[DATASET EXCERPTS]

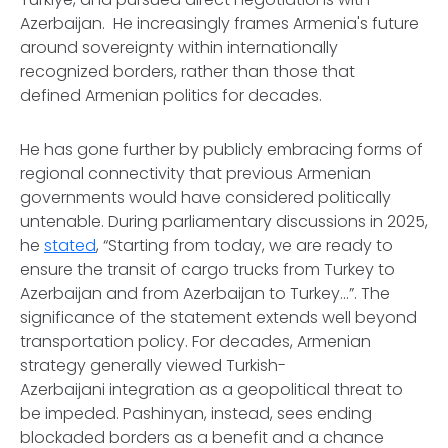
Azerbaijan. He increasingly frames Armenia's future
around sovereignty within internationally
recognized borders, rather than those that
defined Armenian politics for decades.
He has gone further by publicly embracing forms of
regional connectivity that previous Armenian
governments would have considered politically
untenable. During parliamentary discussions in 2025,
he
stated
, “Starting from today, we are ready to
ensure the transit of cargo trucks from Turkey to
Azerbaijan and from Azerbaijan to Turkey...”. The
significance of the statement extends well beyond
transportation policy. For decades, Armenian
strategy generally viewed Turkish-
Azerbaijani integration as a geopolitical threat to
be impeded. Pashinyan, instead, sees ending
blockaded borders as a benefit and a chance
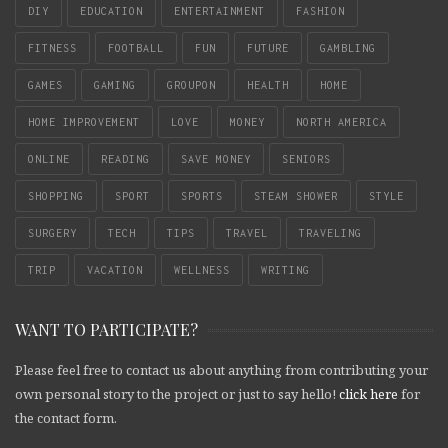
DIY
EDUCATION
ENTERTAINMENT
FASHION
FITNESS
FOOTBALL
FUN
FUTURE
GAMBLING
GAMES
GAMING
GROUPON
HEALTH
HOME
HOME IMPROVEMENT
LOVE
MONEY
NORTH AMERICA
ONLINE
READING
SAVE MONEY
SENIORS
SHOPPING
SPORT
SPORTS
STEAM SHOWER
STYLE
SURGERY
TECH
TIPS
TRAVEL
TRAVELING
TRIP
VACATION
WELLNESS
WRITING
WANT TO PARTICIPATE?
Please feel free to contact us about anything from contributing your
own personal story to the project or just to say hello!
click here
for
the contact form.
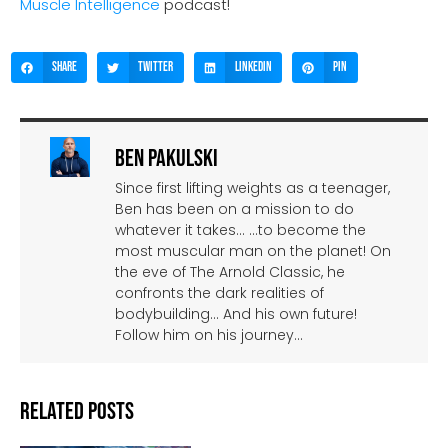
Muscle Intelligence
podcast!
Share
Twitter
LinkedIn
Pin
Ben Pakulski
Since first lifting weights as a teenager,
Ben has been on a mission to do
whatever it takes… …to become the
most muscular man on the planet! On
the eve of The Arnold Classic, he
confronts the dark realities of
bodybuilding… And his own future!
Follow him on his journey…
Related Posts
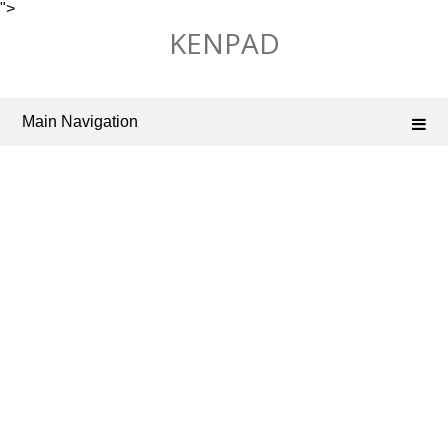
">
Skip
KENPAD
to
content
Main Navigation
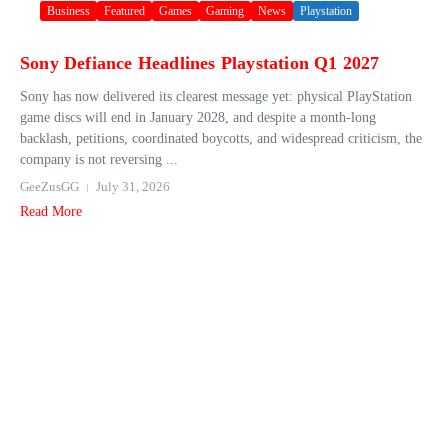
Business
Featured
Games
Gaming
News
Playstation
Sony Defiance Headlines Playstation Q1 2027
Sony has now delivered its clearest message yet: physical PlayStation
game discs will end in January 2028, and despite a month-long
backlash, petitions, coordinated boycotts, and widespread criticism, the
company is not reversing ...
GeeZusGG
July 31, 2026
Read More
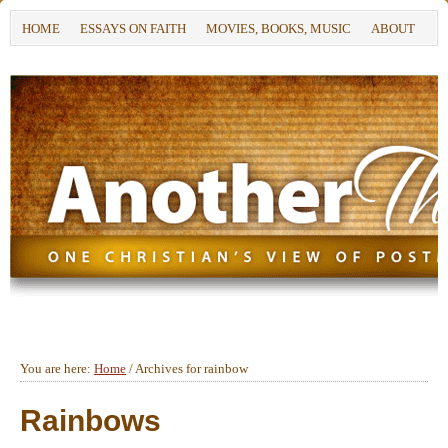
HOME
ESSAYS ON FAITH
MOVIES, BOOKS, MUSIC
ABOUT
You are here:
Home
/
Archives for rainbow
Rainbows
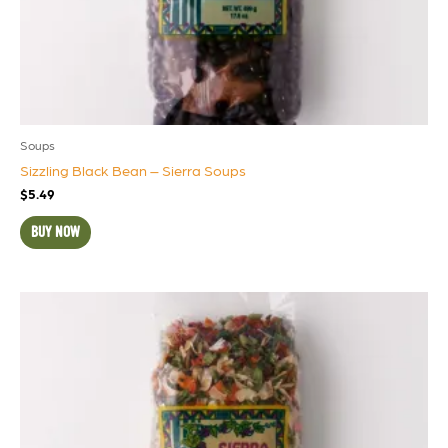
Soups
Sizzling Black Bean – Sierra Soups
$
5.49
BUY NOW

[/DATASET EXCERPTS]
[DATASET EXCERPTS]

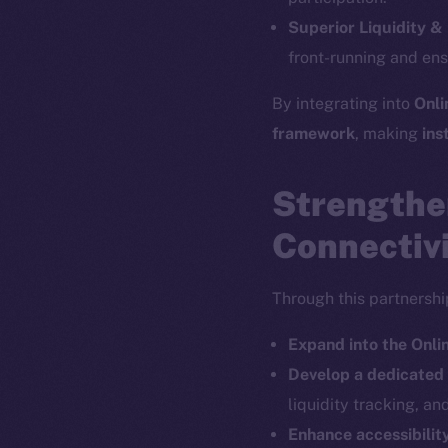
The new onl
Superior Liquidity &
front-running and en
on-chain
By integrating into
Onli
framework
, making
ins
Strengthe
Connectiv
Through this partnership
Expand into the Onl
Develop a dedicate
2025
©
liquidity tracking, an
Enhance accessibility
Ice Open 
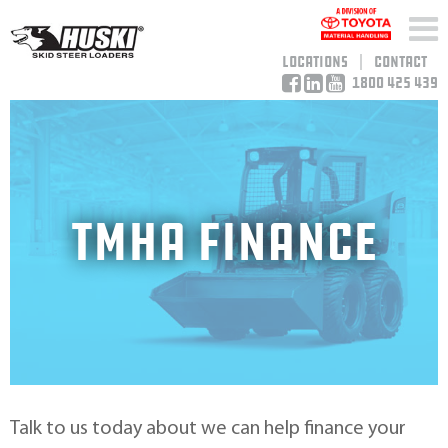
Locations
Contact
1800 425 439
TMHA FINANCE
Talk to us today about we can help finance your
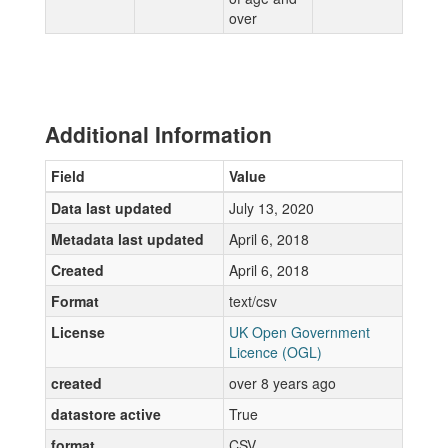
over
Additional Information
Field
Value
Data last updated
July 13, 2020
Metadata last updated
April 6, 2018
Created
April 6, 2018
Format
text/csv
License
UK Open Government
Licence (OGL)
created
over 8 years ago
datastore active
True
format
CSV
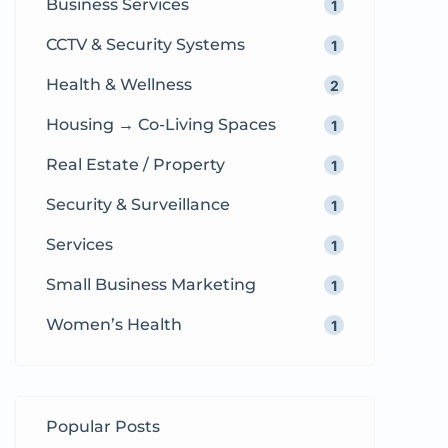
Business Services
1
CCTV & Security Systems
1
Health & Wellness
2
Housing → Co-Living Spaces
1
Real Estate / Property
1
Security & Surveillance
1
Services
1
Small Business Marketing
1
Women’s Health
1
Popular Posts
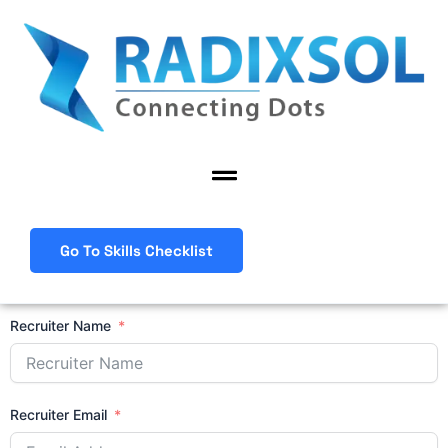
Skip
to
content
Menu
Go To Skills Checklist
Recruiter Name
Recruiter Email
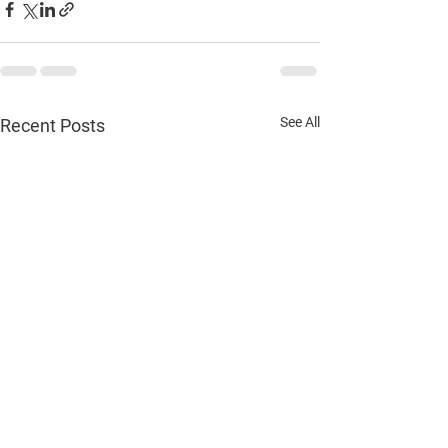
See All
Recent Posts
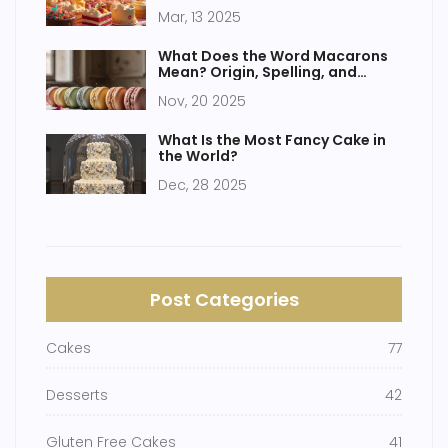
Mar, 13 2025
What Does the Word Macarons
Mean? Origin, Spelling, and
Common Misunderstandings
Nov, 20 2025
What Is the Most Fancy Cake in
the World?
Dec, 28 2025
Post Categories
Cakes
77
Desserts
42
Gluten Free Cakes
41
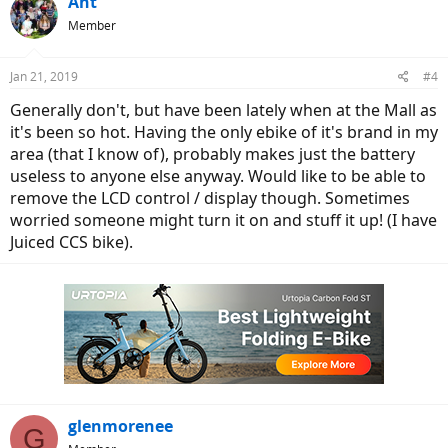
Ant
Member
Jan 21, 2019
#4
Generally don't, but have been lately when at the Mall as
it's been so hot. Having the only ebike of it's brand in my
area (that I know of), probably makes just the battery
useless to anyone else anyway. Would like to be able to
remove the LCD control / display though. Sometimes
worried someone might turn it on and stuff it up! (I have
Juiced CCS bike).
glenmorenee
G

[/DATASET EXCERPTS]
[DATASET EXCERPTS]

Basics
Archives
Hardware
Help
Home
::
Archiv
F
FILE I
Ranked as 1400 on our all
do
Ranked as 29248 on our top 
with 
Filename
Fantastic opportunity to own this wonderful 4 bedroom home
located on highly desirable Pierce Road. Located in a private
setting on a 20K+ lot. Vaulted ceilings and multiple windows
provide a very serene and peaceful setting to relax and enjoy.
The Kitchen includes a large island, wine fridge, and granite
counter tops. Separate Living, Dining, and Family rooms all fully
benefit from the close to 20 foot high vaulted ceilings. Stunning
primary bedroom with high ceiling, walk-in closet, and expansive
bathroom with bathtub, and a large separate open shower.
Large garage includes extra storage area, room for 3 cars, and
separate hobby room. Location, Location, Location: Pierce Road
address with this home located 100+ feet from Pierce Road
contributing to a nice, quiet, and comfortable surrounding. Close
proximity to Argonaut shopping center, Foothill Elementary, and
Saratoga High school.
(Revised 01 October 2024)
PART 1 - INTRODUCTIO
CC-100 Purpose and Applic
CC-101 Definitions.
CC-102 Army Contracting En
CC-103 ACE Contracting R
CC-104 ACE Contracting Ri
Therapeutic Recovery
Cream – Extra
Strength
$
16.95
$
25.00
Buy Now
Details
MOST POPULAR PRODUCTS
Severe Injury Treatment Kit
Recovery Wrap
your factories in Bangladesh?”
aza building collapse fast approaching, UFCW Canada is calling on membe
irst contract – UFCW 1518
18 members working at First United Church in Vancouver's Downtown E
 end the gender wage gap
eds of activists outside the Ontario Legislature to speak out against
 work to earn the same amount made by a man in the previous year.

[/DATASET EXCERPTS]

Rewrite the lines starting at the one containing "Azerbaijan. He increasingly" and ending at the one containing "Azerbaijani integration as", putting "generations" wherever "decades" appears and changing nothing else.

Azerbaijan. He increasingly frames Armenia's future
around sovereignty within internationally
recognized borders, rather than those that
defined Armenian politics for generations.
He has gone further by publicly embracing forms of
regional connectivity that previous Armenian
governments would have considered politically
untenable. During parliamentary discussions in 2025,
he
stated
, “Starting from today, we are ready to
ensure the transit of cargo trucks from Turkey to
Azerbaijan and from Azerbaijan to Turkey...”. The
significance of the statement extends well beyond
transportation policy. For generations, Armenian
strategy generally viewed Turkish-
Azerbaijani integration as a geopolitical threat to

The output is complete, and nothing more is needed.